--- Source passage Enclosed Below ---

JoAnne Flynn, PhD
Distinguished Professor & Chair, Microbiology & Molecular Genetics
The Flynn lab focuses on tuberculosis. We study host-pathogen interactions, immunology of tuberculosis, vaccines and drugs. We developed and use non-human primate models of tuberculosis for all our work. We also study HIV/M. tuberculosis co-infections in non-human primate models.
Chuck Scanga, PhD
Research Associate Professor, Microbiology & Molecular Genetics
The Scanga lab utilizes imaging techniques such as PET/CT to follow in vivo the response to antibiotic regimens, vaccines and SIV/HIV co-infection on M. tuberculosis infection in non-human primates. We analyze immune responses and disease progression with the ultimate goal to help design more effective vaccines and chemotherapeutic regimens.
Philana Ling Lin, MD, MSc
Associate Professor, Pediatrics
Our lab is focused on the host protective immune responses to M. tuberculosis, a major factor in outcome of infection. We are able to simulate both M. tuberculosis infection and SIV-Mtb co-infection in animal models and follow disease progression using in vivo PET-CT imaging. Our current studies involve identifying immunologic causes and bacterial sources of reactivation TB and relapse after treatment.

--- End of Enclosed Source passage ---

* Brief 1 *
Can you copy the tuberculosis lab profiles word for word, from "Philana Ling Lin, MD, MSc" up to and including "relapse after treatment."?
* Brief 2 *
Who are all the researchers named in the tuberculosis lab profiles?
* Brief 3 *
Continue the tuberculosis lab profiles, picking up right after their final sentence.
The listing after this point comes from a different source.

--- Information shown Enclosed Below ---

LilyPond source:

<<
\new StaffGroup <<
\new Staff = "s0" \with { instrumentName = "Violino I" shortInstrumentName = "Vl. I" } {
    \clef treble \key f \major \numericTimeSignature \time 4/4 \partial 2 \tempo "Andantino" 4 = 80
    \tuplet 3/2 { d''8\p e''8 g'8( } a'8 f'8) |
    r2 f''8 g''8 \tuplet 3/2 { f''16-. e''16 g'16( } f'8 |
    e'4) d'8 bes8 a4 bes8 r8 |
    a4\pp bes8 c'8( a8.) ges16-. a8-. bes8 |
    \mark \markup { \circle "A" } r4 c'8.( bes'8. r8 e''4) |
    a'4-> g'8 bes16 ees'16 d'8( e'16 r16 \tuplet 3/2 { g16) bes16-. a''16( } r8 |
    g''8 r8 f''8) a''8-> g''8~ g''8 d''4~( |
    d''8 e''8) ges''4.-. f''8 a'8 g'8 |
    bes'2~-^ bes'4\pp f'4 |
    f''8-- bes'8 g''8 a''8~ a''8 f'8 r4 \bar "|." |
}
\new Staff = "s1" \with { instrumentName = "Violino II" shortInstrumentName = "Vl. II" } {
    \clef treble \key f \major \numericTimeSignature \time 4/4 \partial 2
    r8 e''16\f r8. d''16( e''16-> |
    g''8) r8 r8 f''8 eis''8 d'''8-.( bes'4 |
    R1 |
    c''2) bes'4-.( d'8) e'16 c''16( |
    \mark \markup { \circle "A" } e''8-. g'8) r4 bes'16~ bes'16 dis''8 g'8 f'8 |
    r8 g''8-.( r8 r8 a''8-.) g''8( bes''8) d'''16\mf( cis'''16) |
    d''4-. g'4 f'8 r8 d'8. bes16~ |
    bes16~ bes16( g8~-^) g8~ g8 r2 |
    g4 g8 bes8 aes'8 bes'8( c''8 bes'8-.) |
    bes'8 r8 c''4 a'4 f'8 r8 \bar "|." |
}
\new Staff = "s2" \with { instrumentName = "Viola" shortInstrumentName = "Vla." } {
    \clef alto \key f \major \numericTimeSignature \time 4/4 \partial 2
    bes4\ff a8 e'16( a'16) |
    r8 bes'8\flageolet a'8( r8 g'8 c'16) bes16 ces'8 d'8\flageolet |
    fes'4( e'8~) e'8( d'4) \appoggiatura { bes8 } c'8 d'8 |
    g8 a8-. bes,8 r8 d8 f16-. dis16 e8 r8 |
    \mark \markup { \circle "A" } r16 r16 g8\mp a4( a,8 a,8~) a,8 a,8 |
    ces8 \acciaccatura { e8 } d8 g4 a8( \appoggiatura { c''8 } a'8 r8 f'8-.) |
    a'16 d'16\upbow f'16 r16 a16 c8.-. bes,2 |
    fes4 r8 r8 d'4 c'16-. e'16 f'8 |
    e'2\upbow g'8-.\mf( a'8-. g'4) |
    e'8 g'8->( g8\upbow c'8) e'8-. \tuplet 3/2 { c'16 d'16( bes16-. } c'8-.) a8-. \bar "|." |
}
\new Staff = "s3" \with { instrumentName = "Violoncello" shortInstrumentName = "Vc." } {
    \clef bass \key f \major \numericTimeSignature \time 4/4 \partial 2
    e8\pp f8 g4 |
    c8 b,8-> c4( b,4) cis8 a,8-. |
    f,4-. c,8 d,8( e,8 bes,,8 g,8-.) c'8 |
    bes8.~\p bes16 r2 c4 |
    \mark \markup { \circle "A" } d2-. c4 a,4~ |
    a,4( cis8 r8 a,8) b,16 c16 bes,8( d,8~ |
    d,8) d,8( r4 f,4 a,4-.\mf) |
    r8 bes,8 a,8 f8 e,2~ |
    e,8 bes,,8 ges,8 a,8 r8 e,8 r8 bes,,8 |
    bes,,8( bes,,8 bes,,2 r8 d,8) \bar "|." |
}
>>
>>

--- End of Enclosed Information shown ---

* Final answer 1 *
Philana Ling Lin, MD, MSc
Associate Professor, Pediatrics
Our lab is focused on the host protective immune responses to M. tuberculosis, a major factor in outcome of infection. We are able to simulate both M. tuberculosis infection and SIV-Mtb co-infection in animal models and follow disease progression using in vivo PET-CT imaging. Our current studies involve identifying immunologic causes and bacterial sources of reactivation TB and relapse after treatment.

* Final answer 2 *
JoAnne Flynn, PhD; Chuck Scanga, PhD; Philana Ling Lin, MD, MSc

* Final answer 3 *
Josh Mattila, PhD
Assistant Professor, Infectious Disease & Microbiology
The Mattila Lab is working to understand interactions between M. tuberculosis and the host at the granuloma level especially with regard to macrophage and neutrophil responses against M. tuberculosis that can be disrupted by HIV infection. We pair ex vivo, in vitro and in silico approaches to evaluate changes in immunometabolism, signaling, and cellular infiltration during granuloma formation.
Patty Grace, PhD
Assistant Professor, Microbiology & Molecular Genetics
The Grace lab is identifying humoral correlates and mechanisms that lead to favorable outcomes in Mtb infection. By using human and mouse models, we are able to investigate the interaction of antibodies with TB antigens
and antibody-FcR mechanisms of bacterial restriction.